SUPPLIED TEXT:
[start]
How much will ₹5000 SIP grow in 10 years?

A ₹5,000/month SIP invested for 10 years at an assumed 12% annual return will grow to approximately ₹11.6 lakh. Your total investment over this period is ₹6 lakh, and the estimated gains through compounding are around ₹5.6 lakh. The longer you stay invested, the more powerfully compounding works in your favour — the same ₹5,000/month SIP for 20 years at 12% would grow to nearly ₹49.9 lakh.

Is SIP safe for beginners in India?

Yes, SIP is one of the safest and most beginner-friendly investment options in India. By investing a fixed amount every month, you benefit from rupee cost averaging — buying more units when markets fall and fewer when markets rise. This reduces the risk of investing a large sum at a market peak. For beginners, starting with a large-cap or index fund SIP (e.g., Nifty 50 index fund) at ₹500–₹1,000/month is a low-risk way to build long-term wealth. SIP does carry market-linked risk, so a minimum horizon of 5 years is recommended.
[end]
STATED GOAL 1: Could you transcribe the text on SIP investing, starting with "Is SIP safe" and going on through "years is recommended."?

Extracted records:
[start]
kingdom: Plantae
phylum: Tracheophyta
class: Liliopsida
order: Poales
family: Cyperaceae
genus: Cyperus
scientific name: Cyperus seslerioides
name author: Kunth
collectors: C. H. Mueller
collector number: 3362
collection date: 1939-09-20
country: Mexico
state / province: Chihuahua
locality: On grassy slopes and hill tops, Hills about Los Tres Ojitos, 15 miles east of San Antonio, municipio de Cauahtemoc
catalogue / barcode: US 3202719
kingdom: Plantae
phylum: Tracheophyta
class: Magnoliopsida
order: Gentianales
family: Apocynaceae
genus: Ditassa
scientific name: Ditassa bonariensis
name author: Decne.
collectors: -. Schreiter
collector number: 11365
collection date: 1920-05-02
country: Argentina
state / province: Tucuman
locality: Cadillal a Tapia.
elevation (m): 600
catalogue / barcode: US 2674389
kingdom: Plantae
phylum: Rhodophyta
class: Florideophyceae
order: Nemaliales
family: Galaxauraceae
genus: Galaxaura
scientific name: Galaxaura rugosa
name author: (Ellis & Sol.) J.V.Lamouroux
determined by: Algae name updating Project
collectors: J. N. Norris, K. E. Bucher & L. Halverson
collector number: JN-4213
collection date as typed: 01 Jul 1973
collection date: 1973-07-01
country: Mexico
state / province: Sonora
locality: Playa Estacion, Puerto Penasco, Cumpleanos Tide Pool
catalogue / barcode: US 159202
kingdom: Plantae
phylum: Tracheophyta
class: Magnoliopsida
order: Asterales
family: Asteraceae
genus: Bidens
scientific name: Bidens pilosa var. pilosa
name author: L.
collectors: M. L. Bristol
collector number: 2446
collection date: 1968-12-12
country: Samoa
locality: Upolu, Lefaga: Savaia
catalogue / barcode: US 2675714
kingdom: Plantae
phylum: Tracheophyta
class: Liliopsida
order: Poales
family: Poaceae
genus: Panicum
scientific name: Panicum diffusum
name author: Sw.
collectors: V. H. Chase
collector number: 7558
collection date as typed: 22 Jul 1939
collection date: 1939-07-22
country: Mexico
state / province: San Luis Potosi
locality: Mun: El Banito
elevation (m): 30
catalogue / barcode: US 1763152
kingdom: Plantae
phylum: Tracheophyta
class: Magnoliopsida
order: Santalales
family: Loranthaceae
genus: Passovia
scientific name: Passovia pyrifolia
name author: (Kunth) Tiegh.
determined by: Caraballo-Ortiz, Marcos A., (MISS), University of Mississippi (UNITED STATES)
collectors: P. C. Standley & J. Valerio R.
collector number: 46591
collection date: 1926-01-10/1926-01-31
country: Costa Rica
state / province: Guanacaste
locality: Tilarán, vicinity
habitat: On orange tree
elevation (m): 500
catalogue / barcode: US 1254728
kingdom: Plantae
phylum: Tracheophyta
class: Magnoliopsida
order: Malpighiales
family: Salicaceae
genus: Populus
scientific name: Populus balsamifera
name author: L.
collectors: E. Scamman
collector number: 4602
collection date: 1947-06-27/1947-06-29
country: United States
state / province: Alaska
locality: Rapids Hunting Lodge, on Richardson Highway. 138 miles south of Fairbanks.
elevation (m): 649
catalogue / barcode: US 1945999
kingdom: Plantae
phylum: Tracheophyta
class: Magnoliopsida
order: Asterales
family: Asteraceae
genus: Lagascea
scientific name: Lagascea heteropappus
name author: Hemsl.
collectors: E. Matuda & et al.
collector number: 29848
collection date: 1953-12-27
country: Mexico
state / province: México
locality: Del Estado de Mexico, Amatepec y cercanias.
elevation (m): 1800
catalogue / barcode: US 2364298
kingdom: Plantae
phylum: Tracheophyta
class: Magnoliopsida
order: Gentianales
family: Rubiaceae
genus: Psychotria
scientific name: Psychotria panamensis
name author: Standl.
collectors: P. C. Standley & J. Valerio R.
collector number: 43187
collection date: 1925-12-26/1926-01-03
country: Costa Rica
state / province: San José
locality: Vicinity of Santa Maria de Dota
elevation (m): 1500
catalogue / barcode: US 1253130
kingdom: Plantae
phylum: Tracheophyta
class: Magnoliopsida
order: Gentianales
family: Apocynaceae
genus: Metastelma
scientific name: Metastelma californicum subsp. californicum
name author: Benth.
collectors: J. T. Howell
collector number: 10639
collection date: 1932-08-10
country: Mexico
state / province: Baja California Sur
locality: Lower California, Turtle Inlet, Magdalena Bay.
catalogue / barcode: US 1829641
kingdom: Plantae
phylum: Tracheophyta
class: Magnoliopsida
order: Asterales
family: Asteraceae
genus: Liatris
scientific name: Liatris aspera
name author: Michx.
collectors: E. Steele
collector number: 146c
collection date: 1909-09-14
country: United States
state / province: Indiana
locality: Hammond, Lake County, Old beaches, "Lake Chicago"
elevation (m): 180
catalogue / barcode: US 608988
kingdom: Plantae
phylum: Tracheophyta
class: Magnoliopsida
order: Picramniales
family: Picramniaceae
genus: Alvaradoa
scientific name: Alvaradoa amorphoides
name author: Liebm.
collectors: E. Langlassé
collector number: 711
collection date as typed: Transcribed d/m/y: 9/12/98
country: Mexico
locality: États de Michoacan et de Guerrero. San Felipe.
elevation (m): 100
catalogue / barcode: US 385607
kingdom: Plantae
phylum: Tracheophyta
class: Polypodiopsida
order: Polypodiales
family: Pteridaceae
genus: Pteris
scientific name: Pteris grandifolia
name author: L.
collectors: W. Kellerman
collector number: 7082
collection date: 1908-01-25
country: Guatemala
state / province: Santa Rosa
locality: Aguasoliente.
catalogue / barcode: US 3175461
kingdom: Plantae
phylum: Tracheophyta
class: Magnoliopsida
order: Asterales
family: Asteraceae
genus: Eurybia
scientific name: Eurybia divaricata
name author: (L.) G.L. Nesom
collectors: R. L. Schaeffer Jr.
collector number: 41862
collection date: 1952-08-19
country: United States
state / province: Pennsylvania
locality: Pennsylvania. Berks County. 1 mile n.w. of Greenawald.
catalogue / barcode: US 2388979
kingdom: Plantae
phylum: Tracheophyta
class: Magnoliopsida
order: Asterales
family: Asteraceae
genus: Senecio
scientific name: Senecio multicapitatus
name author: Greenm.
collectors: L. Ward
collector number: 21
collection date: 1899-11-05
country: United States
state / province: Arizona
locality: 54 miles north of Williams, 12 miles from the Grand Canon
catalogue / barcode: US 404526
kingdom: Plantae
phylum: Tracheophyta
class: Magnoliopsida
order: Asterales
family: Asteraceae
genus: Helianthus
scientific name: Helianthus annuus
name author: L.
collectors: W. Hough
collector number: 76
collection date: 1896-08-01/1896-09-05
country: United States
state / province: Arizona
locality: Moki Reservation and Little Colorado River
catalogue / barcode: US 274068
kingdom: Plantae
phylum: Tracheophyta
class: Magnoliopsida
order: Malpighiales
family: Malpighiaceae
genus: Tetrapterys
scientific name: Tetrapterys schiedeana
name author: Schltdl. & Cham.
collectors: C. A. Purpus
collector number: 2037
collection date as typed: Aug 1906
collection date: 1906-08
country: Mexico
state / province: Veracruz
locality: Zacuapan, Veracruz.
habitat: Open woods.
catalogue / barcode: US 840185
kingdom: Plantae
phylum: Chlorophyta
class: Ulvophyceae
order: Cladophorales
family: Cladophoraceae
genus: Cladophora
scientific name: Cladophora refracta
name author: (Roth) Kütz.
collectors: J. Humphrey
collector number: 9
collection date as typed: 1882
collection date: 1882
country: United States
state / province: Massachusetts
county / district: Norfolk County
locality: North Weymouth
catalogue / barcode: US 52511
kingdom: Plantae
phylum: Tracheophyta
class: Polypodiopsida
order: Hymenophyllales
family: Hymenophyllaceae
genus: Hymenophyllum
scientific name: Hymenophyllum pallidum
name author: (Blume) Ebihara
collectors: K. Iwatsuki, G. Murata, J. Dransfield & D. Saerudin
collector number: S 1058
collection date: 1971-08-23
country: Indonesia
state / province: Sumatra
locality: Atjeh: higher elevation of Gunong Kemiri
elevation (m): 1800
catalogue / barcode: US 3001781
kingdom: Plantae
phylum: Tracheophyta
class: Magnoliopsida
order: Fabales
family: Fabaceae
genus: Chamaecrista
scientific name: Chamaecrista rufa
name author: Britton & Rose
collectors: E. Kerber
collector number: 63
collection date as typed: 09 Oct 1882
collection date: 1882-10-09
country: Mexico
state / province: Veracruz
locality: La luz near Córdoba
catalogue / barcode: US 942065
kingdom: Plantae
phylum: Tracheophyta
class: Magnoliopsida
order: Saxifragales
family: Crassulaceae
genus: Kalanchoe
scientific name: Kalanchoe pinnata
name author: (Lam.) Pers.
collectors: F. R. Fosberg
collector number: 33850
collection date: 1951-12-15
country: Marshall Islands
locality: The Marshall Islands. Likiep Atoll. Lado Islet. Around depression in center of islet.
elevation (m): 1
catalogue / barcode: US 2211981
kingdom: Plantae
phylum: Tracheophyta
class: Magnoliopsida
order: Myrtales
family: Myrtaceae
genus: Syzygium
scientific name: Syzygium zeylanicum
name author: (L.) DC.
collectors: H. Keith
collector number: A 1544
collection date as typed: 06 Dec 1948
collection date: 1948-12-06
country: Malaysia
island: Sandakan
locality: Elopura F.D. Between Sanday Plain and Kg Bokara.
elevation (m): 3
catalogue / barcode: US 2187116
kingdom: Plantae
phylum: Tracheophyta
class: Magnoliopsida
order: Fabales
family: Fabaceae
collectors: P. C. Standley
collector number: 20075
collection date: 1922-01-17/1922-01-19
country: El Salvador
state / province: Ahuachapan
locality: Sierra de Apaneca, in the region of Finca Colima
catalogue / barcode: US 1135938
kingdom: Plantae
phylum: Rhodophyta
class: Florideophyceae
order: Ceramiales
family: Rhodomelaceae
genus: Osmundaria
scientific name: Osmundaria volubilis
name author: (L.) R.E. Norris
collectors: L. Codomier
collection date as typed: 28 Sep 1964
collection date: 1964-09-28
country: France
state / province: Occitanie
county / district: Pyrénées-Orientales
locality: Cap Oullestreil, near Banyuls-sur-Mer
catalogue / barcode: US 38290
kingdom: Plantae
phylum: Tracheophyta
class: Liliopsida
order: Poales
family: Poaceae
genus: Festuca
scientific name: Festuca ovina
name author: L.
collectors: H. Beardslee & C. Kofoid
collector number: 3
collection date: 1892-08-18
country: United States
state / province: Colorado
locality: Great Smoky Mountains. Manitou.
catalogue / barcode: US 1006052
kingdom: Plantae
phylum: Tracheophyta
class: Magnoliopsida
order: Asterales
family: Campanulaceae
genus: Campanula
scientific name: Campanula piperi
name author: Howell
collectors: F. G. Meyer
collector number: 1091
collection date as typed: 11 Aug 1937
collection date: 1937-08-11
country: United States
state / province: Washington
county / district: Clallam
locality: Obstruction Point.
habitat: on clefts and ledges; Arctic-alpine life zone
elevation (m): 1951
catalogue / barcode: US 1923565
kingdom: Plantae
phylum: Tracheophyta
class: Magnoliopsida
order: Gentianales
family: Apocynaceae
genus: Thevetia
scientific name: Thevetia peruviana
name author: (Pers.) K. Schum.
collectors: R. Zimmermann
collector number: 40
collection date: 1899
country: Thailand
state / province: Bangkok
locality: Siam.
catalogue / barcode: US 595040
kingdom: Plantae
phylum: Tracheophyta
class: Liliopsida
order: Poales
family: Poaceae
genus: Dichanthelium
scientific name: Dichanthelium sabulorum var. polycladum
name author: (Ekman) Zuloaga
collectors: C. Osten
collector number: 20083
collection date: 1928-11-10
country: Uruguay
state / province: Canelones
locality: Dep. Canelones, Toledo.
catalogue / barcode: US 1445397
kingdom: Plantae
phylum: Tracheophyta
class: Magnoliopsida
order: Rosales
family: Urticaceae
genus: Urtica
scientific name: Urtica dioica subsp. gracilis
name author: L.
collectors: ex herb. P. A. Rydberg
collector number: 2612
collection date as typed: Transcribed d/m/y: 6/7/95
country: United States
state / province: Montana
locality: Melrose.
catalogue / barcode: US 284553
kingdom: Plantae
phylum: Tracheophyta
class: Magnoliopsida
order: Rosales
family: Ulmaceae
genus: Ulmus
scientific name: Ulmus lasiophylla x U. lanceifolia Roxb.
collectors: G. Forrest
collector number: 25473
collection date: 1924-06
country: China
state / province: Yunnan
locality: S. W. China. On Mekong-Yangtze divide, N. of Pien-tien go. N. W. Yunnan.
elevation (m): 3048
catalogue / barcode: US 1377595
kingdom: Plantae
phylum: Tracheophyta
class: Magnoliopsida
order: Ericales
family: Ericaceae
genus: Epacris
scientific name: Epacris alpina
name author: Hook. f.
[end]
STATED GOAL 2: Can you restate, word for word, the lines of the entries starting with the line that contains "collectors: J. Humphrey" and going on through the line that contains "family: Crassulaceae"?

CORRECT ANSWER 1:
Is SIP safe for beginners in India?

Yes, SIP is one of the safest and most beginner-friendly investment options in India. By investing a fixed amount every month, you benefit from rupee cost averaging — buying more units when markets fall and fewer when markets rise. This reduces the risk of investing a large sum at a market peak. For beginners, starting with a large-cap or index fund SIP (e.g., Nifty 50 index fund) at ₹500–₹1,000/month is a low-risk way to build long-term wealth. SIP does carry market-linked risk, so a minimum horizon of 5 years is recommended.

CORRECT ANSWER 2:
collectors: J. Humphrey
collector number: 9
collection date as typed: 1882
collection date: 1882
country: United States
state / province: Massachusetts
county / district: Norfolk County
locality: North Weymouth
catalogue / barcode: US 52511
kingdom: Plantae
phylum: Tracheophyta
class: Polypodiopsida
order: Hymenophyllales
family: Hymenophyllaceae
genus: Hymenophyllum
scientific name: Hymenophyllum pallidum
name author: (Blume) Ebihara
collectors: K. Iwatsuki, G. Murata, J. Dransfield & D. Saerudin
collector number: S 1058
collection date: 1971-08-23
country: Indonesia
state / province: Sumatra
locality: Atjeh: higher elevation of Gunong Kemiri
elevation (m): 1800
catalogue / barcode: US 3001781
kingdom: Plantae
phylum: Tracheophyta
class: Magnoliopsida
order: Fabales
family: Fabaceae
genus: Chamaecrista
scientific name: Chamaecrista rufa
name author: Britton & Rose
collectors: E. Kerber
collector number: 63
collection date as typed: 09 Oct 1882
collection date: 1882-10-09
country: Mexico
state / province: Veracruz
locality: La luz near Córdoba
catalogue / barcode: US 942065
kingdom: Plantae
phylum: Tracheophyta
class: Magnoliopsida
order: Saxifragales
family: Crassulaceae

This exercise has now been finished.